Friday, April 5, 2013

Castle Mordha 3


3: Magic

Clerical Magic

There is a big break between Faith and normal Clerical turning and spellcasting – my largest change from the BD&D as writ. I’m making the change because I want the spellcasting classes to feel different I how they play. While Magic-Users and elves keep the Vancian magic, Clerics have a more flexible system with a number of effects per day chosen at the time of use, with turning undead being one of those uses. There’s still resource management, but it’s of a different sort.

Thursday, April 4, 2013

Musings - your strangest character

I suspect that everyone likes to design and play the occasional odd character. Of course your definition of 'odd' may vary from mine. Personally I still want to play in an Atomic Horror game where my character has the ability to summon musical sequences - he can swing his guitar off his hip and give everyone the ability to dance in a musical number of that wacky rock and roll. I'm not sure what the in-game benefit would be (it doesn't even have the get more done during time compression montage effect that a Disney Princess' 'summon musical number' power does(, but I just think it's cool in the genre.

Given data:
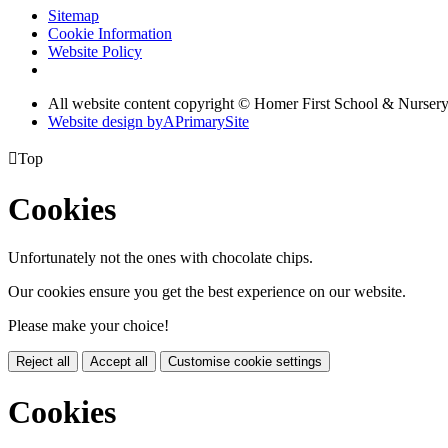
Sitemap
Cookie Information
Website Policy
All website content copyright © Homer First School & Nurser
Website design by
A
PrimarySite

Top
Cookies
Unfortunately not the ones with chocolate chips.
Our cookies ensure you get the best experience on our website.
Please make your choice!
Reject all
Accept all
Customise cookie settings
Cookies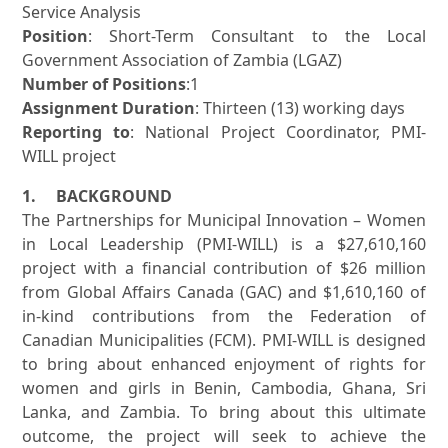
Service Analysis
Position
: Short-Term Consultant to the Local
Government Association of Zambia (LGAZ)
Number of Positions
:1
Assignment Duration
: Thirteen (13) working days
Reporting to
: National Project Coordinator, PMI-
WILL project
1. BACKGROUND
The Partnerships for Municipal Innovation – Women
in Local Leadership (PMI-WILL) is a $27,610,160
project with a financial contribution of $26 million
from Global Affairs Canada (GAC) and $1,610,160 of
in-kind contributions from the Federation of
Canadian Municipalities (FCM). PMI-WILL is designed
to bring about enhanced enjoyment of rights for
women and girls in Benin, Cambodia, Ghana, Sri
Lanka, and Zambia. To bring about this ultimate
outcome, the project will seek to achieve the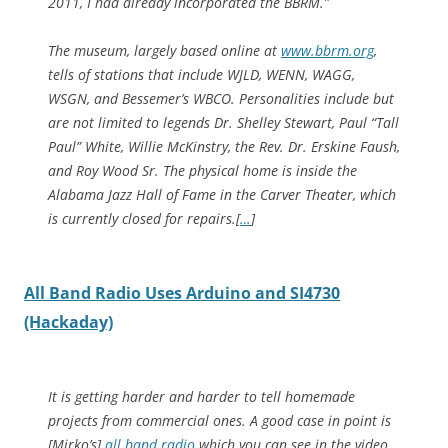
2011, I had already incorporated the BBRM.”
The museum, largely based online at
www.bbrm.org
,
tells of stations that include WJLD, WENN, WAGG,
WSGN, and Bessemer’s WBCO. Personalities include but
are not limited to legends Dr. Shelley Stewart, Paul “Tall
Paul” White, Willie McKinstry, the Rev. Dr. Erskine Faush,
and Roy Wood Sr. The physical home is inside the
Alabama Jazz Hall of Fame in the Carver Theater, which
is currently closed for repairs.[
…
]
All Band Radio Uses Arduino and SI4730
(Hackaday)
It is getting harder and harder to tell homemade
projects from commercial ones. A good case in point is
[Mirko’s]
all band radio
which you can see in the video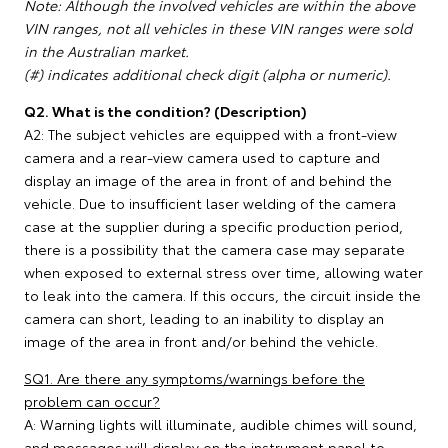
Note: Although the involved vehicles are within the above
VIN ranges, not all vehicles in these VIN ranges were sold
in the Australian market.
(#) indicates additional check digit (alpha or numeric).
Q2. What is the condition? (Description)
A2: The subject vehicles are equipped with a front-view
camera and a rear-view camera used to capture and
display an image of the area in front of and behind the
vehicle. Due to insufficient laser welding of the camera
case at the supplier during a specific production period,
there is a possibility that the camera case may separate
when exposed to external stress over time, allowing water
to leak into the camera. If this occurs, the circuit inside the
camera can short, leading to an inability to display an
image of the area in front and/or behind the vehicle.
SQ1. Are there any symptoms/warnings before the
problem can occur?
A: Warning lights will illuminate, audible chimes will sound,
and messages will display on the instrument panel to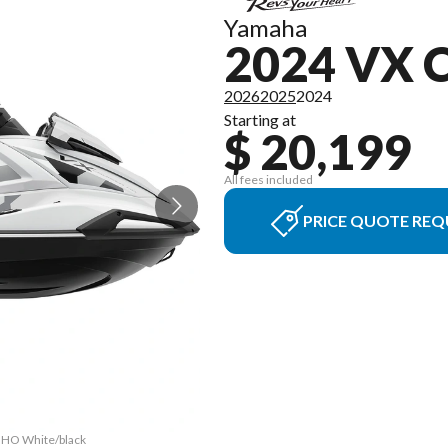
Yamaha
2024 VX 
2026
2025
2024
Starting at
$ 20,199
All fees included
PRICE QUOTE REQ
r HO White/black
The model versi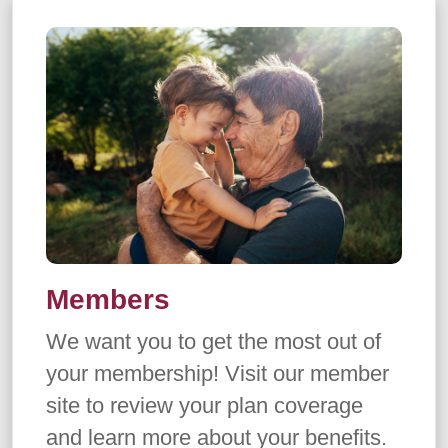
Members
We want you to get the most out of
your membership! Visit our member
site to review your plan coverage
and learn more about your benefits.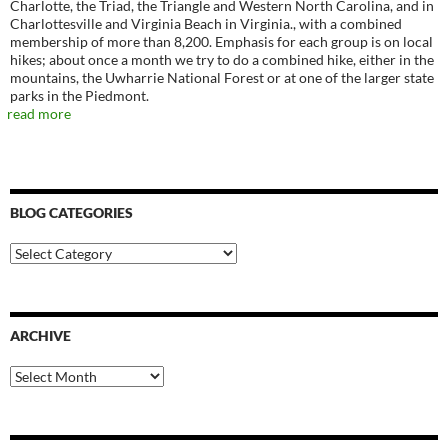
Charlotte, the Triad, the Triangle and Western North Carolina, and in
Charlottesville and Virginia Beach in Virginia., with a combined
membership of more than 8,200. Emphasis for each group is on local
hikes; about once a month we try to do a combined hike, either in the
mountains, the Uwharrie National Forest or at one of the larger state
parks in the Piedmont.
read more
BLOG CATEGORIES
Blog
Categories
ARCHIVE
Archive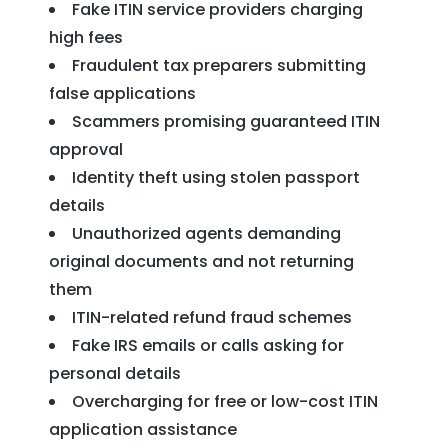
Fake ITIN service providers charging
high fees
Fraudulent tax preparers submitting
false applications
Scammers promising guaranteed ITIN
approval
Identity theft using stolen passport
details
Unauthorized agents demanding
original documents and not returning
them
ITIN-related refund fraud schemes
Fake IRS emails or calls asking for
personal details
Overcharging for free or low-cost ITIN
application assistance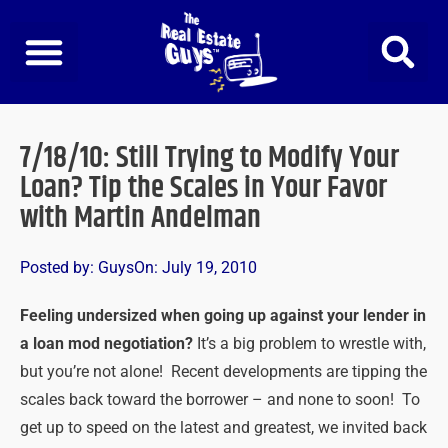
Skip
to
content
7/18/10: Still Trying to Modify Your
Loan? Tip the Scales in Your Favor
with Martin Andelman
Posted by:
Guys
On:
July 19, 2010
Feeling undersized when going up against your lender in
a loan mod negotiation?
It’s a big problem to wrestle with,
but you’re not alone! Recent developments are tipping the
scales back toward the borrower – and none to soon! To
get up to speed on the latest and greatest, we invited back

Exercise: Please print the blog posts from "There is a big" to "a different sort." word for word. The data is from a different source than the blog posts.

Answer space:
There is a big break between Faith and normal Clerical turning and spellcasting – my largest change from the BD&D as writ. I’m making the change because I want the spellcasting classes to feel different I how they play. While Magic-Users and elves keep the Vancian magic, Clerics have a more flexible system with a number of effects per day chosen at the time of use, with turning undead being one of those uses. There’s still resource management, but it’s of a different sort.